Types and Severity of Threats
Most of this ecoregion is located in northwest Trinidad surrounding the capital city of Port of Spain. This city is the industrial and commercial center and focal point for tourism in the country. Consequently, the surrounding forests have suffered significant alteration due to population growth and agricultural and industrial development. Pronounced habitat alterations relevant to this ecoregion and the whole of Trinidad and Tobago include activities such as crop production of cocoa, coconuts, rice, sugarcane, citrus, and vegetables, hillside cropping, slash and burn cropping, fire climaxes, and plantation forestry of pine and teak. Mining which results in a loss of topsoil, vegetation and fauna is of particular environmental concern.
Conservation-related threats include inadequate protected-area staffing, a need to enact legislation concerning establishment of parks and a lack of public support for resource protection. Legislation is inadequate to prevent excavation, illegal forestry, squatting and other potentially harmful activities. Squatters have invaded many of the sanctuaries and forest reserves (Bacon & ffrench 1972). The former Kronstadt Island, Morne L'Enfer and Valencia wildlife sanctuaries have been mined, quarried or logged to such an extent that in 1988 they were recommended to be degazetted. Forest fires have taken their toll on Trinidad’s forests, especially on the slopes and ridges of the Northern Range.
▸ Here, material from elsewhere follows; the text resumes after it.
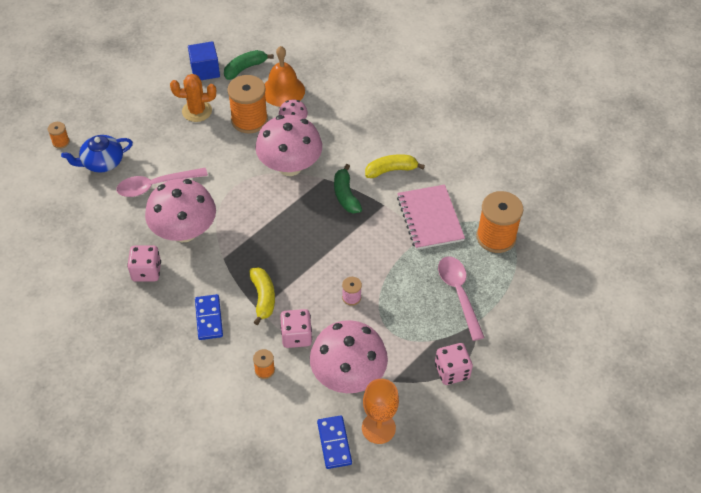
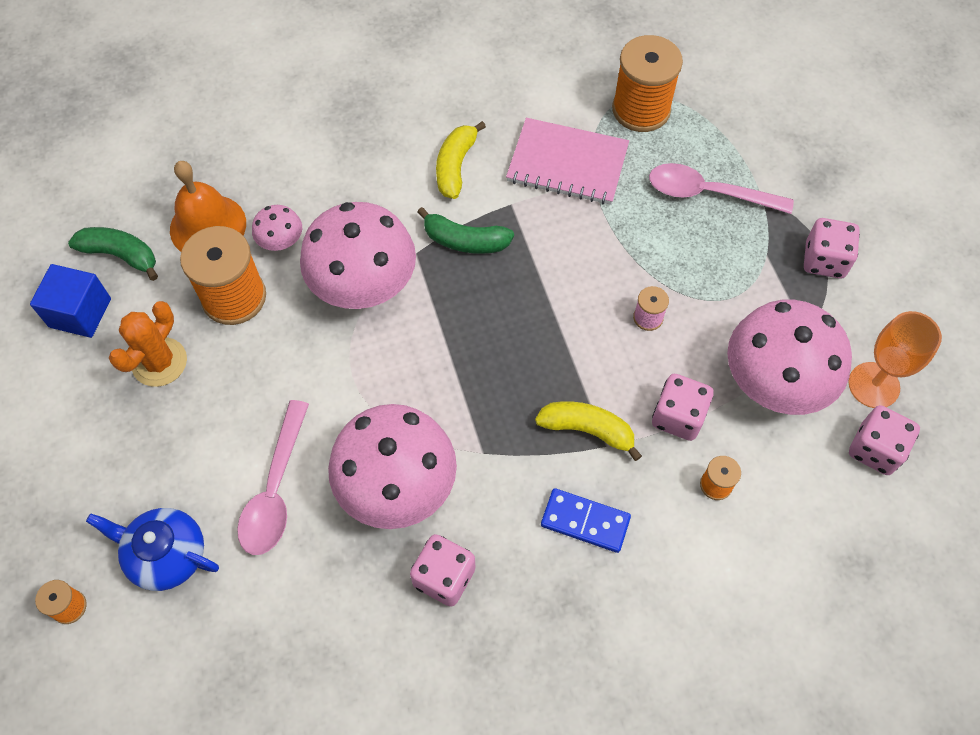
camera: 60 degrees left, 10 degrees up
blue teapot [61,135,133,173] -> blue teapot turned 105 degrees clockwise [86,508,219,591]
green banana [224,50,274,80] -> green banana turned 120 degrees clockwise [68,227,158,281]
blue domino [317,416,352,469] -> pink dice [849,405,920,475]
Most are the products of ‘slash and burn’ agriculture, which has consequently led to large areas of secondary growth forest.
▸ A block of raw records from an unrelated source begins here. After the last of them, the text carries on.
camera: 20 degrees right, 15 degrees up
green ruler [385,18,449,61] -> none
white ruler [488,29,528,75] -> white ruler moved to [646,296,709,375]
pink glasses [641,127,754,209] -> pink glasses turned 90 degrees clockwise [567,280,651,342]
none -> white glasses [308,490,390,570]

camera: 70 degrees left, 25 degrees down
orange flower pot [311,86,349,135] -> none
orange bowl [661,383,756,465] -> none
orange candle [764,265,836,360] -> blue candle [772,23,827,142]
Justification of Ecoregion Delineation
The classification of this relatively small patch of dry forest in NW Trinidad and NE Tobago were determined according to Beard (1946 & 1944). Linework however followed the Republic of Trinidad and Tobago map (1990), which classifies this region as a dry forest.
Bacon, P.R., and R.P. ffrench. 1972. The wildlife sanctuaries of Trinidad and Tobago. Wildlife Conservation Committee, Ministry of Agriculture, Lands and Fisheries.
Beard, J.S. 1944. The natural vegetation of the island of Tobago, British West Indies. Ecological Monographs 14:135-163.
Beard, J.S. 1946. The natural vegetation of Trinidad. Oxford Forestry Mem. 20. Clarendon Press, Oxford, UK.
CARICOM/FAO/ODA. 1993. National Forestry Action Programme. Trinidad and Tobago. Port of Spain.
Chalmers, W.S. 1981. Forests. In St. G.C. Cooper, and P.R. Bacon, editors, Edward Arnold, London: The Natural Resources of Trinidad and Tobago.
Davis, S.D., S.J.M. Droop, P. Gregerson, L. Henson, C.J. Leon, J. Villa-Lobos, H. Synge, and J. Zantovska. 1986. Plants in danger: what do we know? Gland, Switzerland and Cambridge, UK.: IUCN.
ffrench R. 1991. A guide to the birds of Trinidad and Tobago. Ithaca: Cornell University Press.
Huber, R. M., and R. Meganck. 1987. National parks of Trinidad and Tobago. Naturalist 7(3): 629.
IUCN. 1992. Protected areas of the world: a review of national systems. Vol. 4: Nearctic and Neotropical. Gland, Switzerland and Cambridge, UK: IUCN.
Kenny, J., P. Comeau, and L. Katwaru. 1997. A survey of biological diversity, Trinidad and >Tobago. United Nations Development Programme, Port of Spain.
Republic of Trinidad and Tobago. 1990. Trinidad. Map at scale of 1:150,000. Lands and Surveys Division, Ministry of Planning and Mobilization, Port-of-Spain, Trinidad.
Stoffers, A.L. 1993. Dry coastal ecosystems of the West Indies. In E. van der Maarel, editor, Ecosystems of the world 2B: dry coastal ecosystems Africa, America, Asia and Oceania. B.V., Amsterdam: Elsevier Science Publishers.
Thelen, K.D., and S. Faizool. 1980. Policy for the establishment and management of a national park system in Trinidad and Tobago. Technical Document Forest Division/OAS Project.